Entries taken from a collection:
-- -- --

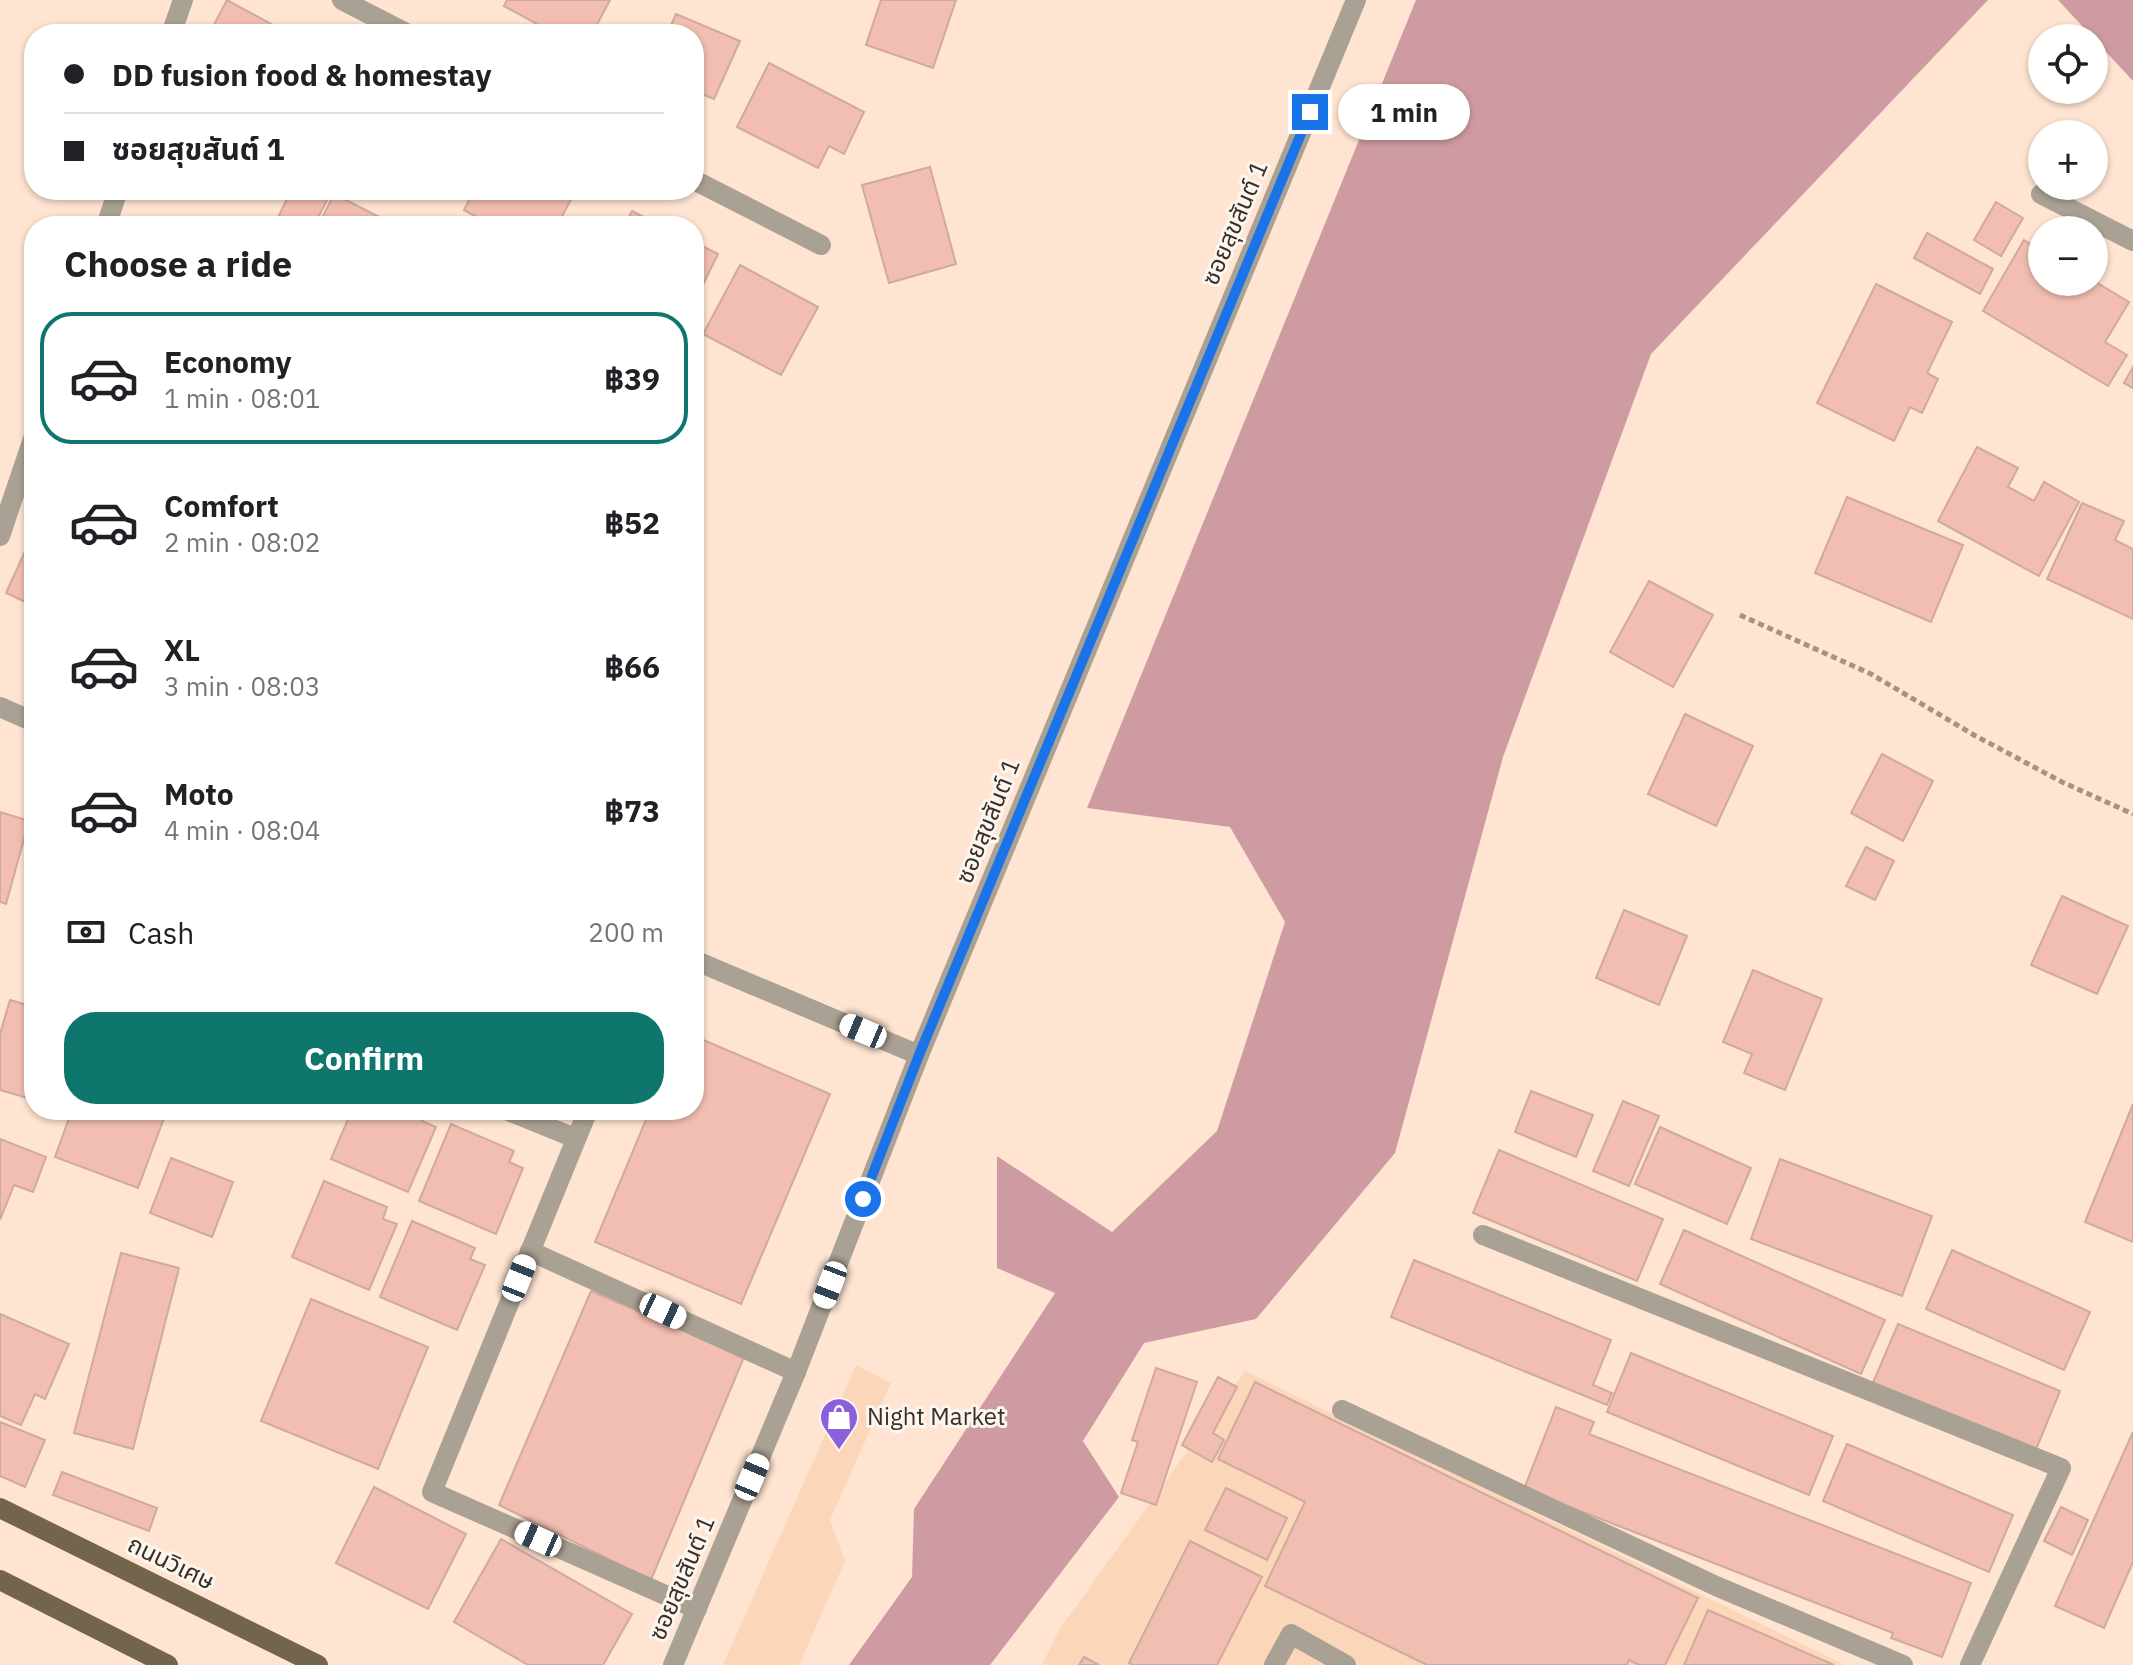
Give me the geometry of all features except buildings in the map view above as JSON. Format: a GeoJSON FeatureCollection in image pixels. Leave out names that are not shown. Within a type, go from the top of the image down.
{"type":"FeatureCollection","features":[{"type":"Feature","properties":{"kind":"main road","name":"ถนนวิเศษ"},"geometry":{"type":"LineString","coordinates":[[0,1508],[318,1665]]}},
{"type":"Feature","properties":{"kind":"main road"},"geometry":{"type":"LineString","coordinates":[[0,1580],[168,1665]]}},
{"type":"Feature","properties":{"kind":"street"},"geometry":{"type":"LineString","coordinates":[[175,24],[183,0]]}},
{"type":"Feature","properties":{"kind":"street"},"geometry":{"type":"LineString","coordinates":[[342,0],[389,24]]}},
{"type":"Feature","properties":{"kind":"street","name":"ซอยสุขสันต์ 1"},"geometry":{"type":"LineString","coordinates":[[673,1665],[796,1372],[919,1055],[1356,0]]}},
{"type":"Feature","properties":{"kind":"street"},"geometry":{"type":"LineString","coordinates":[[704,185],[821,245]]}},
{"type":"Feature","properties":{"kind":"street"},"geometry":{"type":"LineString","coordinates":[[2053,200],[2133,241]]}},
{"type":"Feature","properties":{"kind":"street"},"geometry":{"type":"LineString","coordinates":[[0,536],[24,465]]}},
{"type":"Feature","properties":{"kind":"street"},"geometry":{"type":"LineString","coordinates":[[0,707],[24,718]]}},
{"type":"Feature","properties":{"kind":"street"},"geometry":{"type":"LineString","coordinates":[[704,964],[919,1055]]}},
{"type":"Feature","properties":{"kind":"street"},"geometry":{"type":"LineString","coordinates":[[531,1120],[575,1138]]}},
{"type":"Feature","properties":{"kind":"street"},"geometry":{"type":"LineString","coordinates":[[583,1120],[432,1492],[697,1609]]}},
{"type":"Feature","properties":{"kind":"street"},"geometry":{"type":"LineString","coordinates":[[1483,1235],[2061,1468],[1970,1665]]}},
{"type":"Feature","properties":{"kind":"street"},"geometry":{"type":"LineString","coordinates":[[530,1251],[796,1372]]}},
{"type":"Feature","properties":{"kind":"street"},"geometry":{"type":"LineString","coordinates":[[1342,1410],[1716,1586],[1903,1665]]}},
{"type":"Feature","properties":{"kind":"street"},"geometry":{"type":"LineString","coordinates":[[1274,1665],[1291,1634],[1346,1665]]}},
{"type":"Feature","properties":{"kind":"path"},"geometry":{"type":"LineString","coordinates":[[1740,615],[1871,674],[2062,782],[2133,814]]}},
{"type":"Feature","properties":{"kind":"shaded area"},"geometry":{"type":"Polygon","coordinates":[[[1416,0],[1988,0],[1651,354],[1503,757],[1395,1153],[1256,1319],[1144,1343],[1083,1441],[1119,1497],[990,1665],[849,1665],[912,1577],[914,1509],[1055,1293],[997,1268],[997,1156],[1112,1232],[1217,1131],[1285,922],[1230,827],[1087,808],[1416,0]]]}},
{"type":"Feature","properties":{"kind":"shaded area"},"geometry":{"type":"Polygon","coordinates":[[[2058,0],[2133,0],[2133,81],[2108,54],[2108,24],[2080,24],[2058,0]]]}},
{"type":"Feature","properties":{"kind":"shaded area","name":"Night Market"},"geometry":{"type":"Polygon","coordinates":[[[856,1365],[891,1383],[830,1520],[845,1561],[799,1665],[723,1665],[856,1365]]]}},
{"type":"Feature","properties":{"kind":"shaded area"},"geometry":{"type":"Polygon","coordinates":[[[1245,1371],[1845,1665],[1042,1665],[1059,1630],[1245,1371]]]}},
{"type":"Feature","properties":{"kind":"place","name":"Night Market"},"geometry":{"type":"Point","coordinates":[839,1451]}},
{"type":"Feature","properties":{"kind":"route"},"geometry":{"type":"LineString","coordinates":[[863,1199],[919,1055],[1310,112]]}}]}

-- -- --

### Problem
Look at the entries above. Say how many lines have the word "main", and give only the number.

### Answer to the exercise
2